Deputy high commissioner of Peru Carlos Yrigoyen, one of whose photographs of the magnificent Kiagar Tso Lake in Ladakh was also unveiled at the show, inaugurated the exhibition.

The photographs, arranged in a chronological sequence, capture his journey from Delhi.

The first frame is of a cloud-kissed green valley along the river Beas in Manali in Himachal Pradesh, where Akhtar made his first landfall June 15.

It makes way for a little village Sissu in the Lahaul valley, where the photographer stopped to bask in its serene splendour.

The third frame is Akhtar’s first brush with the snow-capped Himalayas, a set of three imposing peaks rising steeply from the lush base.

“The picture is that of Keylong on the Manali-Leh Road. It is the last big town in Lahaul,” Akhtar said.
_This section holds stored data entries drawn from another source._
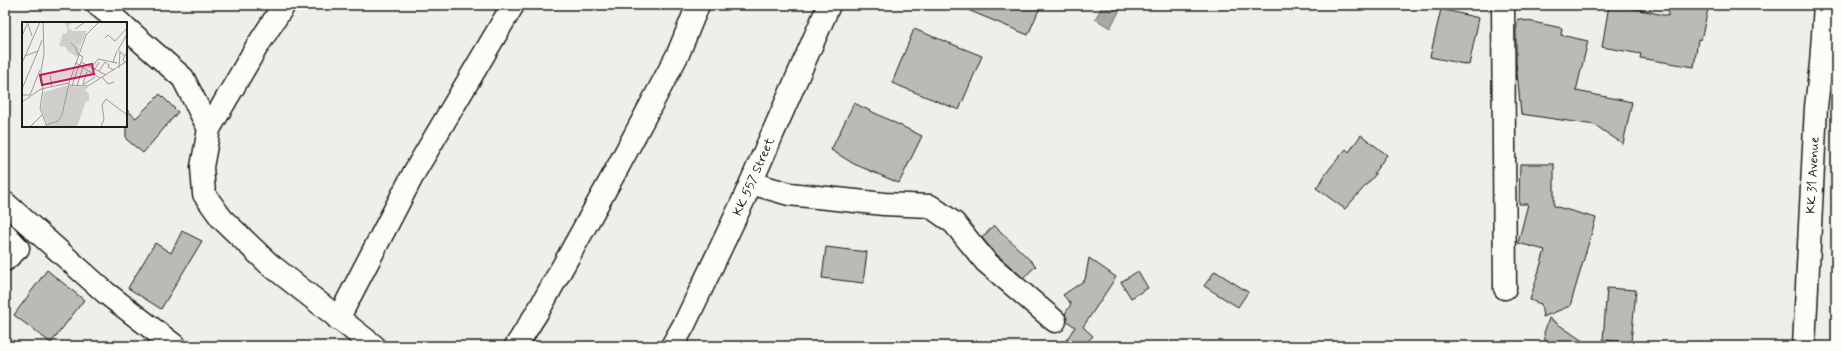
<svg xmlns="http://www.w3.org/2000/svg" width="1841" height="351" font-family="Mynerve,sans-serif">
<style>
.water{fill:#a8a7a3;stroke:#706f6d}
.building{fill:#bbbab6;stroke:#1c1c1c}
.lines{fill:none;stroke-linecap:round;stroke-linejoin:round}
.minor-casing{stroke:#1c1c1c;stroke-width:25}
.tertiary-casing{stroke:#1c1c1c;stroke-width:25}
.secondary-casing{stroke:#1c1c1c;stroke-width:25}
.minor{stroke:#fdfcf7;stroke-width:22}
.tertiary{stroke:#fdfcf7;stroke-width:22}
.secondary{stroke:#fdfcf7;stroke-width:22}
.labels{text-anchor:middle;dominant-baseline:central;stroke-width:3;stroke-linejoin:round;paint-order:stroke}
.street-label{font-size:13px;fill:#1c1c1c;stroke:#fdfcf7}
.inset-road{fill:none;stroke:#9b9a98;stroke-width:1}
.view{fill:#c2185b;fill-opacity:0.15;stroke:#c2185b;stroke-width:2}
.inset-edge{fill:none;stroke:#1c1c1c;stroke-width:2}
</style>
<rect width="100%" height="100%" fill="#f0eeea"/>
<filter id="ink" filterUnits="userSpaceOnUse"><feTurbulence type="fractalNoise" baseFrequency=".025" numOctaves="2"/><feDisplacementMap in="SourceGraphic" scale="8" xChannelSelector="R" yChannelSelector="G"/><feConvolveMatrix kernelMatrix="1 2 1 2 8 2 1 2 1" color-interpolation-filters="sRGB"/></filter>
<g filter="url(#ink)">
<!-- water -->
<path class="water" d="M 1103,5 L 1123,5 L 1110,28 L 1095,19 Z"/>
<!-- building -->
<g class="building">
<path d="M 956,5 L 1041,5 L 1028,35 Z"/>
<path d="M 1609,5 L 1618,5 L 1668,16 L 1669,5 L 1709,5 L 1701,40 L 1698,39 L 1694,67 L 1640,58 L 1641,54 L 1602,47 Z"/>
<path d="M 1441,9 L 1479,18 L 1469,65 L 1430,57 Z"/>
<path d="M 1518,19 L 1562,28 L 1561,35 L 1588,41 L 1576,91 L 1632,102 L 1623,144 L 1595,125 L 1521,114 L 1516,62 L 1516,30 Z"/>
<path d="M 914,29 L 982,56 L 959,110 L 892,83 Z"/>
<path d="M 160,94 L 178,112 L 143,153 L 126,139 L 126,109 L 136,118 Z"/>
<path d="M 854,103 L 922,136 L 899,183 L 854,164 L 831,150 Z"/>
<path d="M 1361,135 L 1387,155 L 1374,173 L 1376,174 L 1345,209 L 1316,188 L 1330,168 L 1346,149 L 1349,152 Z"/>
<path d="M 1520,164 L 1554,164 L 1554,206 L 1596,218 L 1570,306 L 1543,317 L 1541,304 L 1530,300 L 1545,250 L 1518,243 L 1528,204 L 1519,204 Z"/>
<path d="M 994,225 L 1036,266 L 1023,278 L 995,253 L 982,238 Z"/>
<path d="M 182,231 L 202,241 L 161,309 L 128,288 L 155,243 L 171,253 Z"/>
<path d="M 826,247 L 867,252 L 863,283 L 822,278 Z"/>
<path d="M 1089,258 L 1116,277 L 1083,327 L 1093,336 L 1083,346 L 1062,346 L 1075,327 L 1067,321 L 1065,314 L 1071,304 L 1063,295 L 1085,280 Z"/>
<path d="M 47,270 L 84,300 L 51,343 L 14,315 Z"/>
<path d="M 1138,271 L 1148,288 L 1131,298 L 1121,282 Z"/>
<path d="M 1215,271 L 1248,292 L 1238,307 L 1204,286 Z"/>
<path d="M 1607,288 L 1636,290 L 1631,342 L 1603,340 Z"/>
<path d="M 1549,318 L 1590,346 L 1546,346 L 1544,333 Z"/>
</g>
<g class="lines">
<!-- minor casing -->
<g class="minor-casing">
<g id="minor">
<path d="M 98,5 L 120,23"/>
<path d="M 1503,5 L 1505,288"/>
<path d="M 126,28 L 183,78 L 209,129 L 202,167 L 204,194 L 222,219 L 268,263 L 374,346"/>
<path d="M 209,129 L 256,48 L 284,5"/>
<path d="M 751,183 L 789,194 L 884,204 L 930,206 L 954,223 L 986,262 L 1055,321"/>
<path d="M 5,203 L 106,293 L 175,346"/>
<path d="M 5,234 L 18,248 L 5,260"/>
<path d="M 338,319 L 415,171 L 513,5"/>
<path d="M 516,346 L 541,306 L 619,165 L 678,54 L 698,5"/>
</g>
</g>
<!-- tertiary casing -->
<g class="tertiary-casing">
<g id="tertiary">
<path id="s1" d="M 672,346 L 684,325 L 743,201 L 829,5"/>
</g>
</g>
<!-- secondary casing -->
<g class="secondary-casing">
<g id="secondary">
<path id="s2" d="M 1804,346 L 1816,107 L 1821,64 L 1825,5"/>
</g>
</g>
<!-- minor -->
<use href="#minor" class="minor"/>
<!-- tertiary -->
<use href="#tertiary" class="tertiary"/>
<!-- secondary -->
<use href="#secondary" class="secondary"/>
</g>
</g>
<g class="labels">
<!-- street labels -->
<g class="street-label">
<text stroke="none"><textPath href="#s2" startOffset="171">KK 31 Avenue</textPath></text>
<text stroke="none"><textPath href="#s1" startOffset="188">KK 557 Street</textPath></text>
</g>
</g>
<!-- overview -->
<g transform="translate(22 22)">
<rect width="105" height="105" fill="#f0eeea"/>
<path d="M 42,0 L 49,0 L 46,6 L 51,9 L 65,9 L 58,24 L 54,22 L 58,26 L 55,35 L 45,29 L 44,25 L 37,24 L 41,11 L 44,12 L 46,7 ZM 43,64 L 66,65 L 63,68 L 67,72 L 67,80 L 64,79 L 55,105 L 26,105 L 19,86 L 22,70 Z" fill="#d0cfcc"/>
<path class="inset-road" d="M 21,0 L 22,32 L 19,49 L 21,67 L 18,86 L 25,105M 6,2 L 10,14M 53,7 L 63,0M 0,14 L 6,0M 83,16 L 86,13 L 93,19 L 105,6M 48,20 L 54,26 L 56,33M 3,34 L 16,29 L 20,18M 103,34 L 96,28 L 105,12M 59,40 L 84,53M 77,40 L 73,47 L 70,45 L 76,37 L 95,41 L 91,40 L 95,29M 0,41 L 18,0M 53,41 L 58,43 L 61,35 L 56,32M 103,41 L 101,37 L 105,30M 97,46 L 98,30M 77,49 L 83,40 L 87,43 L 86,45 L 92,48M 28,53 L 30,65M 80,55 L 86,62 L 92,60M 61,62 L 65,50M 47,63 L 66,64 L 105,39M 61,63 L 73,55M 50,64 L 57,43 L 78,56M 55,64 L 61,45M 0,67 L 16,29M 0,73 L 8,73 L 18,48M 0,80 L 19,67 L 47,61M 24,103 L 36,99 L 40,93 L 47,61 L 64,13 L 77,0M 8,105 L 20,93M 79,105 L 82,97 L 80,83 L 84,77 L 105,93"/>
<path class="view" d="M 70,42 L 72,52 L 20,63 L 18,53 Z"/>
<rect width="105" height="105" class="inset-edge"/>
</g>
<!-- margin -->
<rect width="1841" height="351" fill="none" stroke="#fdfcf7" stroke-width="20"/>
<rect x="10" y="10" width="1821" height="331" fill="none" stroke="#1c1c1c" stroke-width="1.5" filter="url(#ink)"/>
</svg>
From Keylong, the photographer rode uphill to Baralacha Pass, past the bleak Moreh Plain to Tso Kar, a small brackish water lake and a roosting site for exotic birds.

Further up, Akhtar stopped at the Tanglang La pass on the Manali-Leh Road for a striking wide-angle shot of the barren Himalayan ranges splattered with snow.

After crossing Tanglang, Akhtar zoomed in on the green Indus Valley, panning his lens to capture the vibrant colours of the valley and its surrounding mountains, monasteries and lifestyles all the way to Leh, the capital of Ladakh.

“My personal favourite is a small frame of the Shanti Stupa at Leh,” he said pointing to a small frame of the Buddhist monument.

Some of the frames, shot at night or in poor fading light, have a sepia tone, an effect that Akhtar achieved by using the infra-red technology in his lens and camera.

“None of the photographs have been touched up in photographs. The colours of Ladakh change every half an hour,” Akhtar said.

“I have been to Ladakh several times. But I cannot say whether it is my wanderlust or love for photography that takes me across the country,” he said.

Akhtar went to northeast India for the first time in 1992 at the age of 21 on a 100 cc Hero Honda motorcycle.

The lensman, a government employee who already has one coffee table book, “Floating Pearl in the Arabian Sea – Lakshwadeep” documenting the society and culture of the island to his credit, is planning a second volume on Ladakh.